■ Things to do:
1. Rewrite the stretch of the Stan post from "I am quite new" through "max = 1000))", swapping "fake" for "simulated".
2. In the Stan post, how many sites does the R code set up?
3. Translate this sentence from the Stan post into Spanish: "I am quite new to Stan, and I am trying to self-train with some exercises (that might apply to my research in general)."
--- start of Excerpted text ---
Hello!
I am quite new to Stan, and I am trying to self-train with some exercises (that might apply to my research in general).
As an example, I have created a list in R with:
- N = Number of sites
- X = Number of pig bones found in a site
- T = Total bones (of any animal) found in a site,
- radiocarbon = The date in years to which this context is dated (ranging from -6000 BC to - 3000).
- radiocarbon_sigma = A measurement error for the date.
# Number of sites
N <- 500
# Generate fake radiocarbon dates (years) with measurement errors
radiocarbon <- floor(runif(N, -6000, -3000))
sigma <- floor(runif(N, min = 0, max = 100)) # Measurement errors
# Generate fake total number of bones for each site
total_bones <- round(runif(N, min = 100, max = 1000))
# Generate fake number of pig bones for each site (assuming proportion varies)
p_true <- runif(N, min = 0, max=1) # True proportion of pig bones
pig_bones <- rbinom(N, total_bones, p_true)
# Putting all this together
data_list <- list(
N = N,
X = pig_bones,
T = total_bones,
radiocarbon = radiocarbon,
sigma_radiocarbon = sigma
)
--- end of Excerpted text ---
--- start of Information shown ---
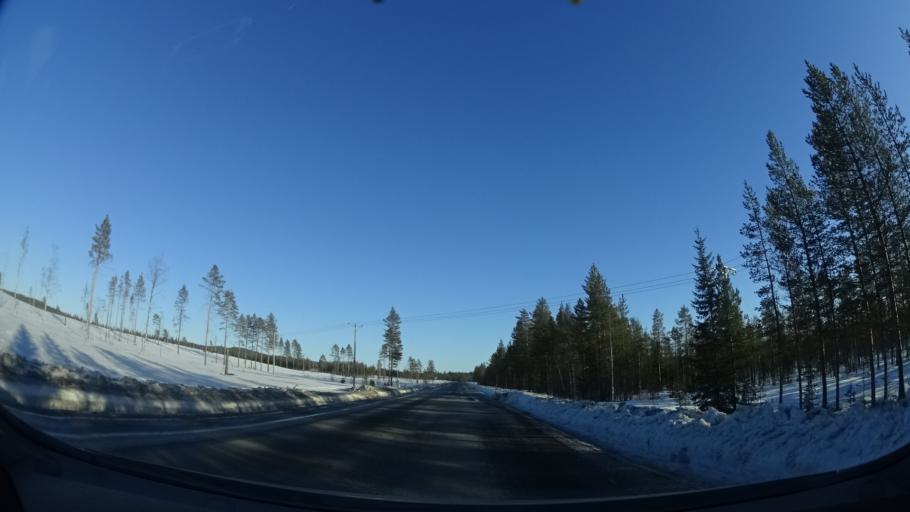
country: SE
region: Vaesterbotten
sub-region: Skelleftea Kommun
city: Langsele
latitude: 65.0364
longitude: 20.0932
--- end of Information shown ---
■ Solved tasks:
1.
I am quite new to Stan, and I am trying to self-train with some exercises (that might apply to my research in general).
As an example, I have created a list in R with:
- N = Number of sites
- X = Number of pig bones found in a site
- T = Total bones (of any animal) found in a site,
- radiocarbon = The date in years to which this context is dated (ranging from -6000 BC to - 3000).
- radiocarbon_sigma = A measurement error for the date.
# Number of sites
N <- 500
# Generate simulated radiocarbon dates (years) with measurement errors
radiocarbon <- floor(runif(N, -6000, -3000))
sigma <- floor(runif(N, min = 0, max = 100)) # Measurement errors
# Generate simulated total number of bones for each site
total_bones <- round(runif(N, min = 100, max = 1000))

2. 500

3. Hace poco que empecé con Stan y estoy intentando formarme por mi cuenta con algunos ejercicios (que podrían aplicarse a mi investigación en general).